Wednesday, April 25, 2012

THAT IS NOT A REWARD!

Down another 2 pounds today at my weigh-in. I hate when that little box pops up and says, "Congratulations! You lost weight this week. Your new daily point allowance is...."

Losing yet another daily point is not a reward. Also that's 2 weeks in a row I've lost a daily point. I'm disturbed at that. I started at 45, and am now down to 39 daily points. But 2 of those 6 were taken away in the last 2 weeks. Um... not cool. I'd like to lose them a bit more gradually, thanks. Fuckers.
Last night I happened across a sweet clearance sale and got 2 pairs of jeans for $6 each- a size 20 and a size 18. Good lord, the 18s look so tiny!

I am wearing the brand new size 20s today. It feels strange to be wearing brand new jeans. No stretch denim, either. Every other pair of pants I own has some degree of lycra in the fabric. I am kind of shocked at how I look in the mirror.

Tuesday, April 24, 2012

Current measurements:
Bust (at fullest point) 47", down 2.5"
Waist 44", down 4"
Hips 54", down 3"

Current jeans size: 20 (down from 24)
Current bra size: 42DD (down from 44DD)

Last summer I gave away the vast majority of my smaller sized clothing. I had everything from 14-24 in my closet, but when a friend had gastric bypass and lost a bunch of weight I figured she would be able to make better use of the size 20 and smaller stuff. The one bummer is that I had pants that used to fit me perfect in every size down to 14. And now, it would be sooo nice to have all those so I could try them on and see how close I am to what sizes. I'm attending a clothing swap this weekend. Hopefully I can aquire some pants in various sizes. All of mine are too big, anyway.

Monday, April 23, 2012

What I really want right now is to eat an entire bag of Doritos.

Thursday, April 19, 2012

I have been getting to the end of my days with a LOT of points left, lately. I don't feel like I've been eating less for breakfast or lunch or snacks, and then it hit me.... I was saving a lot of points up so I could go for drinks after work or drink wine at home in the evenings. But ever since I met my boyfriend (who is not a drinker), I have been drinking less and less. He must be a good influence.

Wednesday, April 18, 2012

Back on track.

I'm down 4 pounds from last week. I think perhaps I was retaining water. I did have a depo-provera shot 2 days before my weigh in. I'd also eaten a lot of salty foods.

I'm pleased to be back on track. Only 8 more pounds to my next big milestone.

Friday, April 13, 2012

Boo!

Weighed in yesterday. I'm up a pound from last week. BOO!!!!

I probably ate too much over the weekend. I have not been super diligent about tracking on the weekends, trusting that since I had x number of activity points and 49 weekly points (that I always save for the weekends) that I was safe. And it's been working...

On one hand it annoys me. Adds to my feeling of being overwhelmed. I mean, it's not like I spent the weekend shoveling food in my face nonstop. And during the week I don't always use up all my points, either.

On the other hand, I kinda wonder if I should be making a point to eat more during the week. At the very least, using all my daily points. That and maybe not show up hungry to parties.

Thursday, April 12, 2012

Ugh...

For weeks I've been "weight loss, yay!" But today I am feeling overwhelmed by how far I still have to go. It's the beginning of month 4. Month 4 of.... 12? 14 Maybe? Who knows how long it will take.

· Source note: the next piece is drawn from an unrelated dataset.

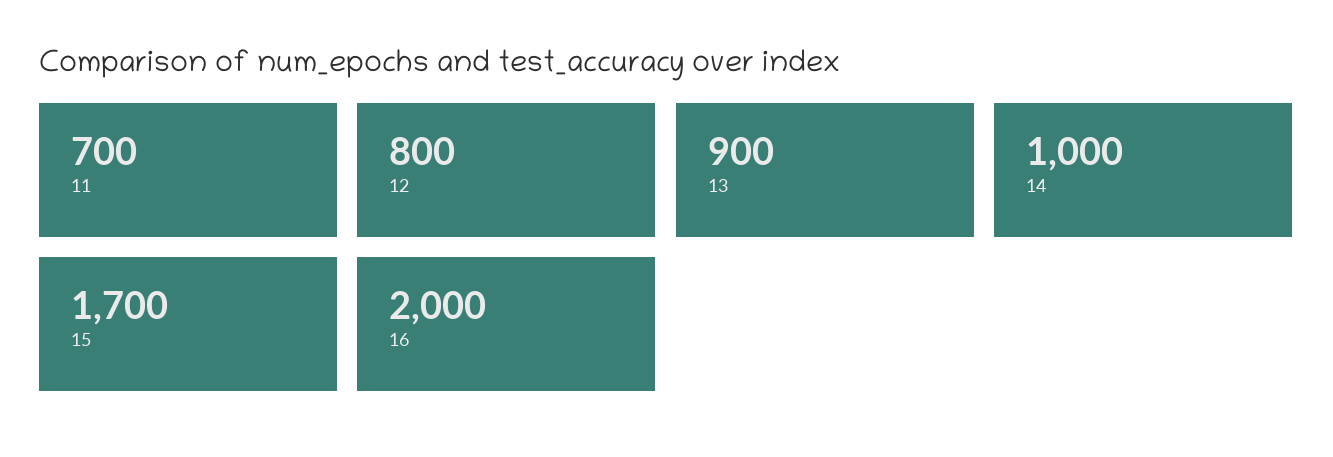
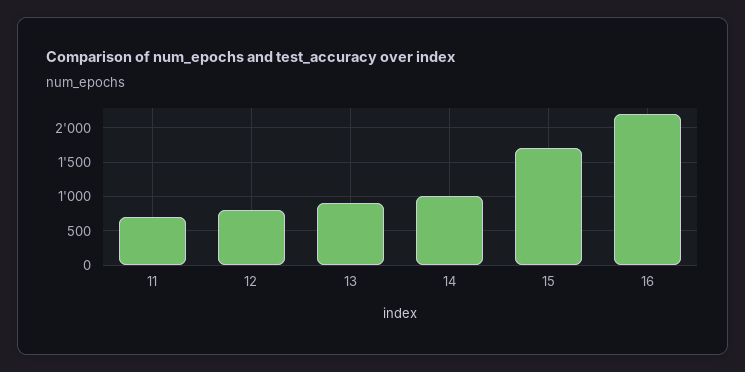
16: 2000 -> 2200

I'm not tired of the diet or anything. Not right now anyway. I'm kind of used to it now. And I'm also so used to eating low fat foods that many of my former favorite things now make me sick. It's a great deterrent. I don't miss pizza at all anymore. Last night I had some points to burn and I had Chex Mix. But I nibbled at half the bag. I didn't "need" to eat the whole thing. Huge progress!

But still, I guess I'm just anxious to reach the finish line.

Wednesday, April 4, 2012

10%

As of today, I am down 29 pounds. According to WW, I have now lost 10% of my body weight. Woo!

Let's hope...

I called my insurance company today to find out if the membership fees for Weight Watchers Online counted as a reimbursable expense for my flex account. They said maybe, but I have to get a letter of medical necessity from my doctor first. That should not be a problem, considering joining WW was her idea in the first place.

Gonna have to make a doctor's appointment!